Strangely, considering the Bode Museum’s world-renowned collection of Donatello’s, this is the first time an exhibition devoted to the artist has taken place in Berlin. For centuries, he had been viewed as “being too naturalistic,” says Rowley, “his work lacked the more traditional beauty of Luca della Robbia’s or other younger artists’ work.”

However, it is for these reasons that Donatello’s work was so unprecedented. For him, sculpture needed to become true to life even if that meant showing the ugly side of humanity.

Donatello, David, 1408-09 und 1416, Marmor, © Museo Nazionale del Bargello, Firenze, mit Genehmigung des Ministeriums für Kultur / Bruno Bruchi

“They were violent too,” Rowley continues, “just look at his sculpture of David, you cannot find a more violent theme.” Donatello’s sculpture was the first freestanding nude made since antiquity. David stands nonchalantly on Goliath’s severed head, cocky, with one hand holding a sword and the other resting on his hip. What’s remarkable for such a brutal scene, is the effeminacy of the naked boy’s pose.

Although the bronze David can’t leave Italy – a perfect plaster cast will be in the entrance hall – his earlier marble David (the model for Michelangelo’s David) has made the trip over. Numerous other works will also be arriving, such as the Amor Attis, considered to be one of the most astonishing objects of the 15th century.

The small and ecstatic bronze has the wings of Eros, the ankle wings of Mercury, the tail of a faun and the harmless snake of Hercules as a child. “No one knows what it is,” Rowley says, “it is totally bizarre, but we will be taking bronzes from Berlin’s antique collection to explain the different iconographies behind it.”

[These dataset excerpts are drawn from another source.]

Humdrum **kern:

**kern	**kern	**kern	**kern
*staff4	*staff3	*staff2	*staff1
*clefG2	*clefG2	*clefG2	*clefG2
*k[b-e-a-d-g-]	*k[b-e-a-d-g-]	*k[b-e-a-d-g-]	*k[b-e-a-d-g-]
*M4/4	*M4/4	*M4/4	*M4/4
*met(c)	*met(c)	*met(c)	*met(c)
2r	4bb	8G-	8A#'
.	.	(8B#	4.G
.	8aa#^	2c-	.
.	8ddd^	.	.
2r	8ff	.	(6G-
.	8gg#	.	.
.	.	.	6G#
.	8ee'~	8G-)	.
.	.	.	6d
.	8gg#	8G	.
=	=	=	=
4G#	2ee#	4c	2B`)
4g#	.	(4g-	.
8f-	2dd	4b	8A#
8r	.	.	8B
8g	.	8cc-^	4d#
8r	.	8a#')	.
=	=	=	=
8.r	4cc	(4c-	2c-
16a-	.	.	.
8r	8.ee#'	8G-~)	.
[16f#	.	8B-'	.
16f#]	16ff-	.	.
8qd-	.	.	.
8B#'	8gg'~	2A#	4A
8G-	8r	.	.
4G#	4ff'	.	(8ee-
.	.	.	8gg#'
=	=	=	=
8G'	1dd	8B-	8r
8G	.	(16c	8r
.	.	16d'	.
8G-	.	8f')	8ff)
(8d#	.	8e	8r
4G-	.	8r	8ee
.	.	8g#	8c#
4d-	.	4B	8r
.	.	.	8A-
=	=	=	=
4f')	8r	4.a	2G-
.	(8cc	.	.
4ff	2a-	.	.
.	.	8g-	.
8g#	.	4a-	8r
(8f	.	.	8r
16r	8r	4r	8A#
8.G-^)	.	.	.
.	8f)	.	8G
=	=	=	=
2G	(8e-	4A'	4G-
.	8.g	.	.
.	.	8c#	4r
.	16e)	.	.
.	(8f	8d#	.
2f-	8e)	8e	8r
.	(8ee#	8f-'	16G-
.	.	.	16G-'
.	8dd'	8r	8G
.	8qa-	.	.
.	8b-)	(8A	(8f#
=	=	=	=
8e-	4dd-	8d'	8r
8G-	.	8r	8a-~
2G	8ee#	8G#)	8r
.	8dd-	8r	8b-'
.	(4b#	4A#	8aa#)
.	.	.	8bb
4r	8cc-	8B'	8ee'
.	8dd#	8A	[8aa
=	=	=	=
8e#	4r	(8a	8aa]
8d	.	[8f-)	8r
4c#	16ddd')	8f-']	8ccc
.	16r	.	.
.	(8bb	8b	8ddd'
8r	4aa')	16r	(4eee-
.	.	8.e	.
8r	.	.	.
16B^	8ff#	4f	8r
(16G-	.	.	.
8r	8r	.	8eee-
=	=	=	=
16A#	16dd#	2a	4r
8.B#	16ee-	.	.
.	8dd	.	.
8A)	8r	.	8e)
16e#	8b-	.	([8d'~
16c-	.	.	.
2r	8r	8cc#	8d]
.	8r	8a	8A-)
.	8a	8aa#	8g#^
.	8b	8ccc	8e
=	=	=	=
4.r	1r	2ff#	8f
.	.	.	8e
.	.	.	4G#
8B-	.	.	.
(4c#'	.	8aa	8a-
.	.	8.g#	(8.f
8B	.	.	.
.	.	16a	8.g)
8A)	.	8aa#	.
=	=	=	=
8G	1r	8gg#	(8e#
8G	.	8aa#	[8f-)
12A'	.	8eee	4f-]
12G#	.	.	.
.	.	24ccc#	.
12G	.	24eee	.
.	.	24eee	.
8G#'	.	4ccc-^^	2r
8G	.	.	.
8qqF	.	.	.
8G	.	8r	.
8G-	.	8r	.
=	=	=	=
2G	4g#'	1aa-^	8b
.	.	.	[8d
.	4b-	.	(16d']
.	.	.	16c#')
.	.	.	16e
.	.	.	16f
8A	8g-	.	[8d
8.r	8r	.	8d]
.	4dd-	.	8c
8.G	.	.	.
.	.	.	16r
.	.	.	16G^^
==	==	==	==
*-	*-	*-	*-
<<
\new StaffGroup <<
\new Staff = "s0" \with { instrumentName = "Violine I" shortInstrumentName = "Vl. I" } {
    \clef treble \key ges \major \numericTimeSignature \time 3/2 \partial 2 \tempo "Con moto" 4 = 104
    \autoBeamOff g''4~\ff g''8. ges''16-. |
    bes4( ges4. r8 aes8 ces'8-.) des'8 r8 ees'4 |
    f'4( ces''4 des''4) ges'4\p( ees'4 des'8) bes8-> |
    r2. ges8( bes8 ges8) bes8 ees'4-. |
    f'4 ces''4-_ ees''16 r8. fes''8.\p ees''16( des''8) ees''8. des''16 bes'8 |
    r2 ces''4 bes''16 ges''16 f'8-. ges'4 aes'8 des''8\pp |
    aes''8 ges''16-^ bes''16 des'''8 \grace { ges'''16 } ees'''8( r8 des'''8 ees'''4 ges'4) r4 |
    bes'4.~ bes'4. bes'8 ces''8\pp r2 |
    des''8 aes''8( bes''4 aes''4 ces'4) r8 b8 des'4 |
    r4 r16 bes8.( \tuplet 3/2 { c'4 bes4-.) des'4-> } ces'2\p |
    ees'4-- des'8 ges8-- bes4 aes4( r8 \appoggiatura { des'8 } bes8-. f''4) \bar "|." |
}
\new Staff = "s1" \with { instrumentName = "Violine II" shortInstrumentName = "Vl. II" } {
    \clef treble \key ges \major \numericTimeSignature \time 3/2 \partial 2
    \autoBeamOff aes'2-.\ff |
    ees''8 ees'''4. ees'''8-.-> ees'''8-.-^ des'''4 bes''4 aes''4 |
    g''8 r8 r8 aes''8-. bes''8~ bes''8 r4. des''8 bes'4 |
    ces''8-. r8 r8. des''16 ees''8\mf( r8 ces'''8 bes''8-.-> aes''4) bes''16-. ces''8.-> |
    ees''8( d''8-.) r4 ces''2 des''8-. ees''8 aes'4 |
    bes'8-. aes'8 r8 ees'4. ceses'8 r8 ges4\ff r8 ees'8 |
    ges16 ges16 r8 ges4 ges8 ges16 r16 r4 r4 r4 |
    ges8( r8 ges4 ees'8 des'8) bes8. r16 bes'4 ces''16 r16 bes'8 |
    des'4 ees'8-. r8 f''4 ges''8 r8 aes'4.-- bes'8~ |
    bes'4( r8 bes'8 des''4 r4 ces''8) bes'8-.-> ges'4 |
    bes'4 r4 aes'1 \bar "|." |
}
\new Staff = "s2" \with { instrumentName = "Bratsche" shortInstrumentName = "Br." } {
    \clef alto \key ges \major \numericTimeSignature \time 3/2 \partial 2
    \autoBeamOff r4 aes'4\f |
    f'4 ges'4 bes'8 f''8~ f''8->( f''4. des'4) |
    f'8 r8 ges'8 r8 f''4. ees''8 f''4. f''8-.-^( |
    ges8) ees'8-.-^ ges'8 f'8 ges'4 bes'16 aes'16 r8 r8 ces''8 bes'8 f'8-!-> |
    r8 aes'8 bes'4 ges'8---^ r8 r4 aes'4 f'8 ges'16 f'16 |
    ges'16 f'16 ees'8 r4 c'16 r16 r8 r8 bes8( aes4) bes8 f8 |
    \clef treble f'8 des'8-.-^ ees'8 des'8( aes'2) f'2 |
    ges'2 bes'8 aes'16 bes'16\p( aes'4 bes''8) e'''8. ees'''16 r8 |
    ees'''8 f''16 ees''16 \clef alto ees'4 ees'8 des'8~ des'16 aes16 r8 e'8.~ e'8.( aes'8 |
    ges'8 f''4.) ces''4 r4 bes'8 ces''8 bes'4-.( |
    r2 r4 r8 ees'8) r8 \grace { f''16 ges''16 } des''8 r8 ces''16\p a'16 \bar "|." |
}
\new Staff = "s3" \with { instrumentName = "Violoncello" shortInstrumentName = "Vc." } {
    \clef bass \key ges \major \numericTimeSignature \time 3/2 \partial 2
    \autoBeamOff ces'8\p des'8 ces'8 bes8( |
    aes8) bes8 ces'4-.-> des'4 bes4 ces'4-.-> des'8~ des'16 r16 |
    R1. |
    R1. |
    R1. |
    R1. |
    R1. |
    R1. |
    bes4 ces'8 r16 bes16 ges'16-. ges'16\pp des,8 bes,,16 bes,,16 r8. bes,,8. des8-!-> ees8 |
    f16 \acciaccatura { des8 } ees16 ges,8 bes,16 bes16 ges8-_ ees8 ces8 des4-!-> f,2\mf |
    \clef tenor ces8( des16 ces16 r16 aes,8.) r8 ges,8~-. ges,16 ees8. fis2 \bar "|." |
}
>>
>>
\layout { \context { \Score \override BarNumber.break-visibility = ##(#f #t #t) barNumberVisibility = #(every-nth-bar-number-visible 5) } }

Image credit: Donatello, Amor-Attiis, Vorderansicht, um 1435–40, Bronze, teilweise vergoldet, © Museo Nazionale del Bargello, Firenze, mit Genehmigung des Ministeriums für Kultur / Bruno Bruchi

The exhibition is part of a quite unprecedented collaboration between two Italian institutions, the Victoria and Albert Museum in London and Berlin’s Bode Museum. With around 90 works that have previously never been shown together, the exhibition will reveal how Donatello’s story is inseparable from the history of the Renaissance.

“The most important thing about Donatello is that all the human emotions are there: joy, sadness, empathy and violence,” says Rowley. “Through Donatello’s art, you discover the world, you discover yourself and you finally understand what the Renaissance really means.”